### Task data
========================================

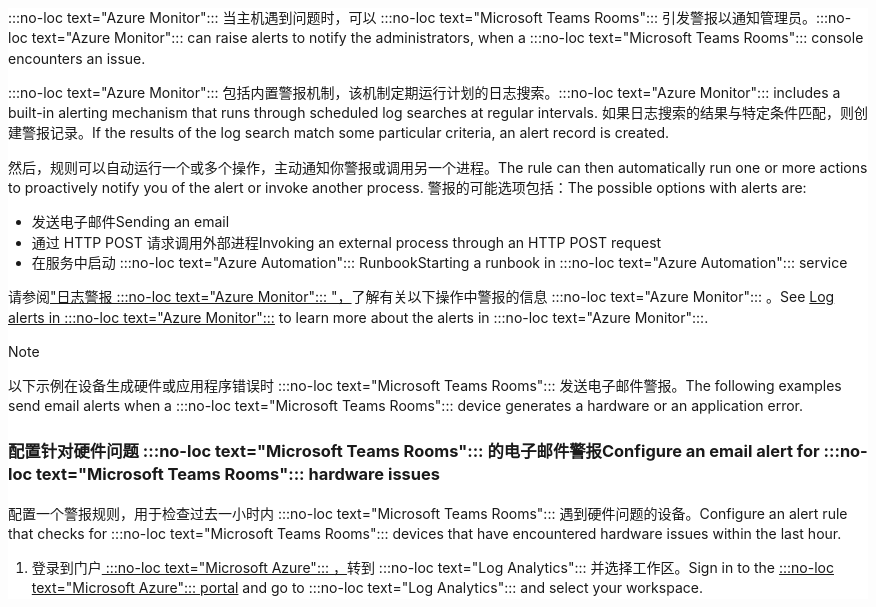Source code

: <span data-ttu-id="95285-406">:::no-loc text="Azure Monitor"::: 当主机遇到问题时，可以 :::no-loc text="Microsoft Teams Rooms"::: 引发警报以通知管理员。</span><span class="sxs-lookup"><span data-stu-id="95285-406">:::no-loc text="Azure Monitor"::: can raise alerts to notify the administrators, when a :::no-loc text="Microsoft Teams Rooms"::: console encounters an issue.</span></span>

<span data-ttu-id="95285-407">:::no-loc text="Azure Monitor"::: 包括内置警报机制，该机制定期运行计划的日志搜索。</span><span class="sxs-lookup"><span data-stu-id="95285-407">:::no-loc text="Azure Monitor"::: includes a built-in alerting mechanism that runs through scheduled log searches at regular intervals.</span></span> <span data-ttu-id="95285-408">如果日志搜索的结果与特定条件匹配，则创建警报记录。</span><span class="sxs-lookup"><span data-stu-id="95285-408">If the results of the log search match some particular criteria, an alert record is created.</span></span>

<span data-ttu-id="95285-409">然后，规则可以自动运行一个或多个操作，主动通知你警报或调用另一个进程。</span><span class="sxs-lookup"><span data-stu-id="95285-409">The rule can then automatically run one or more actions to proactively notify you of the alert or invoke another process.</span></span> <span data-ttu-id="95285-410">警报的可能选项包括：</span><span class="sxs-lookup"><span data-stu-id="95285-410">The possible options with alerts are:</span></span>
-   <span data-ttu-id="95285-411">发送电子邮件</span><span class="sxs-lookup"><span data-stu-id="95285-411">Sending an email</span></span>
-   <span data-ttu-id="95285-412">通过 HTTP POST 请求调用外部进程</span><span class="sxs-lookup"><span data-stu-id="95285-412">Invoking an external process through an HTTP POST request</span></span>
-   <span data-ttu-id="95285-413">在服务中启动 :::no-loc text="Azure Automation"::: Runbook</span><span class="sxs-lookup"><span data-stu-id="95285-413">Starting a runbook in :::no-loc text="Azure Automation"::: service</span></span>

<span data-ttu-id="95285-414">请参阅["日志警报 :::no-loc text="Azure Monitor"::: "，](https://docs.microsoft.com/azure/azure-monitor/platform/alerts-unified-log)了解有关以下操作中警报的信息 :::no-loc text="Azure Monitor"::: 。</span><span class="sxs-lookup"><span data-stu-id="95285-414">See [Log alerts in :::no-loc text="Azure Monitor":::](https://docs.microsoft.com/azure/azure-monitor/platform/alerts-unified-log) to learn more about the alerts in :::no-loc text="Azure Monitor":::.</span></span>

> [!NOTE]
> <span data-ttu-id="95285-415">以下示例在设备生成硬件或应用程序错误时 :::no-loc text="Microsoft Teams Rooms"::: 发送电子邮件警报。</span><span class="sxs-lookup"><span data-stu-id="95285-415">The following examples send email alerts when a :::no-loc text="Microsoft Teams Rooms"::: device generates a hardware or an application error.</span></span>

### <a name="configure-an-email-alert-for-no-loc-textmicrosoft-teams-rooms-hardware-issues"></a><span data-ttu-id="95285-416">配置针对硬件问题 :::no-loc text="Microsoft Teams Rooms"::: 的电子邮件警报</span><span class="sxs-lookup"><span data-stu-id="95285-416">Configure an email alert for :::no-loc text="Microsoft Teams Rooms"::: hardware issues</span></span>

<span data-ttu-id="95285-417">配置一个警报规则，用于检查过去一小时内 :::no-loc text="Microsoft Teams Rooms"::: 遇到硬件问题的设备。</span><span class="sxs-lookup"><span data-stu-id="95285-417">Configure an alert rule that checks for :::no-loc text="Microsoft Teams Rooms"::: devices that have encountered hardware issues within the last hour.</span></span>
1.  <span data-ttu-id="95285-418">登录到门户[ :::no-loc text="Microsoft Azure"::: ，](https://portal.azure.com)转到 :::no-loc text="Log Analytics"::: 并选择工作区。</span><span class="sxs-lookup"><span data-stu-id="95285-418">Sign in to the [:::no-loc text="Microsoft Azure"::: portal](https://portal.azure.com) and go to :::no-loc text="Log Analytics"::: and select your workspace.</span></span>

========================================

### Exercise prompt
From the first line to the last, repeat the data above exactly and leave the pictures out.

### Task response
Source code

: <span data-ttu-id="95285-406">:::no-loc text="Azure Monitor"::: 当主机遇到问题时，可以 :::no-loc text="Microsoft Teams Rooms"::: 引发警报以通知管理员。</span><span class="sxs-lookup"><span data-stu-id="95285-406">:::no-loc text="Azure Monitor"::: can raise alerts to notify the administrators, when a :::no-loc text="Microsoft Teams Rooms"::: console encounters an issue.</span></span>

<span data-ttu-id="95285-407">:::no-loc text="Azure Monitor"::: 包括内置警报机制，该机制定期运行计划的日志搜索。</span><span class="sxs-lookup"><span data-stu-id="95285-407">:::no-loc text="Azure Monitor"::: includes a built-in alerting mechanism that runs through scheduled log searches at regular intervals.</span></span> <span data-ttu-id="95285-408">如果日志搜索的结果与特定条件匹配，则创建警报记录。</span><span class="sxs-lookup"><span data-stu-id="95285-408">If the results of the log search match some particular criteria, an alert record is created.</span></span>

<span data-ttu-id="95285-409">然后，规则可以自动运行一个或多个操作，主动通知你警报或调用另一个进程。</span><span class="sxs-lookup"><span data-stu-id="95285-409">The rule can then automatically run one or more actions to proactively notify you of the alert or invoke another process.</span></span> <span data-ttu-id="95285-410">警报的可能选项包括：</span><span class="sxs-lookup"><span data-stu-id="95285-410">The possible options with alerts are:</span></span>
-   <span data-ttu-id="95285-411">发送电子邮件</span><span class="sxs-lookup"><span data-stu-id="95285-411">Sending an email</span></span>
-   <span data-ttu-id="95285-412">通过 HTTP POST 请求调用外部进程</span><span class="sxs-lookup"><span data-stu-id="95285-412">Invoking an external process through an HTTP POST request</span></span>
-   <span data-ttu-id="95285-413">在服务中启动 :::no-loc text="Azure Automation"::: Runbook</span><span class="sxs-lookup"><span data-stu-id="95285-413">Starting a runbook in :::no-loc text="Azure Automation"::: service</span></span>

<span data-ttu-id="95285-414">请参阅["日志警报 :::no-loc text="Azure Monitor"::: "，](https://docs.microsoft.com/azure/azure-monitor/platform/alerts-unified-log)了解有关以下操作中警报的信息 :::no-loc text="Azure Monitor"::: 。</span><span class="sxs-lookup"><span data-stu-id="95285-414">See [Log alerts in :::no-loc text="Azure Monitor":::](https://docs.microsoft.com/azure/azure-monitor/platform/alerts-unified-log) to learn more about the alerts in :::no-loc text="Azure Monitor":::.</span></span>

> [!NOTE]
> <span data-ttu-id="95285-415">以下示例在设备生成硬件或应用程序错误时 :::no-loc text="Microsoft Teams Rooms"::: 发送电子邮件警报。</span><span class="sxs-lookup"><span data-stu-id="95285-415">The following examples send email alerts when a :::no-loc text="Microsoft Teams Rooms"::: device generates a hardware or an application error.</span></span>

### <a name="configure-an-email-alert-for-no-loc-textmicrosoft-teams-rooms-hardware-issues"></a><span data-ttu-id="95285-416">配置针对硬件问题 :::no-loc text="Microsoft Teams Rooms"::: 的电子邮件警报</span><span class="sxs-lookup"><span data-stu-id="95285-416">Configure an email alert for :::no-loc text="Microsoft Teams Rooms"::: hardware issues</span></span>

<span data-ttu-id="95285-417">配置一个警报规则，用于检查过去一小时内 :::no-loc text="Microsoft Teams Rooms"::: 遇到硬件问题的设备。</span><span class="sxs-lookup"><span data-stu-id="95285-417">Configure an alert rule that checks for :::no-loc text="Microsoft Teams Rooms"::: devices that have encountered hardware issues within the last hour.</span></span>
1.  <span data-ttu-id="95285-418">登录到门户[ :::no-loc text="Microsoft Azure"::: ，](https://portal.azure.com)转到 :::no-loc text="Log Analytics"::: 并选择工作区。</span><span class="sxs-lookup"><span data-stu-id="95285-418">Sign in to the [:::no-loc text="Microsoft Azure"::: portal](https://portal.azure.com) and go to :::no-loc text="Log Analytics"::: and select your workspace.</span></span>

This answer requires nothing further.